Peer $a$ issues a `FIND_NODE` message which locates the node responsible for $\cid{D}$. `FIND_NODE` accepts a libp2p `PeerId`, converting from $\cid{D}$ to `PeerId` might involve rehashing if those are not of the same length. Assuming they're both 256-bits, I suppose we can use the $\cid{D}$ directly and issue `findNode(cast[PeerId](cid))` once we migrate to the libp2p DHT.

Once $a$ has a list of closest peers, it issues `GET_PROVIDERS` to one of them, and obtains a list of providers. $a$ connects to $\gamma$ such providers, attempting to satisfy its lower connection threshold for the swarm.

**1 - Manifest.** Upon connecting to the first peer in the swarm, let's refer to this peer as $b$, $a$ issues a `GET_MANIFEST` message[^1] to $b$. $a$ could issue `GET_MANIFEST` to other $k \leq \gamma$ peers if desired.
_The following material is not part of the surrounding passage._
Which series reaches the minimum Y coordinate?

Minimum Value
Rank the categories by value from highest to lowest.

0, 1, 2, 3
Until at least one reply is received back, the whole protocol is blocked.

Once $a$ retrieves a manifest, it decodes it and checks its authenticity by comparing with the hash contained in $\cid{D}$. If it matches, $a$ _stores the manfiest_ and proceeds to step 2. Otherwise it drops $b$ and tries again with another peer. $a$ repeats this process until it either gets the manifest, or the user aborts the download; it never gives up on its own.
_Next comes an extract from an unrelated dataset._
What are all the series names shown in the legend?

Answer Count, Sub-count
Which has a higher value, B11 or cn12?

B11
**2 - Block downloads.** Once $a$ has verifiable valid manifest, it uses the information contained in it to begin requesting block presence information and, finally, blocks.

Each block that gets received has its Merkle proof checked against the Merkle root contained within the manifest. 

The Merkle root does not need to be used anywhere else except for validating Merkle proofs. In old Codex, the Merkle root identified the peer group sharing the data pointed at by the manifest with CID $\cid{D}$. Now, this group is identified directly by $\cid{D}$. 

We do not require the Merkle even for block addresses, want lists can contain `(CID(D), [index list])` and things should work as expected.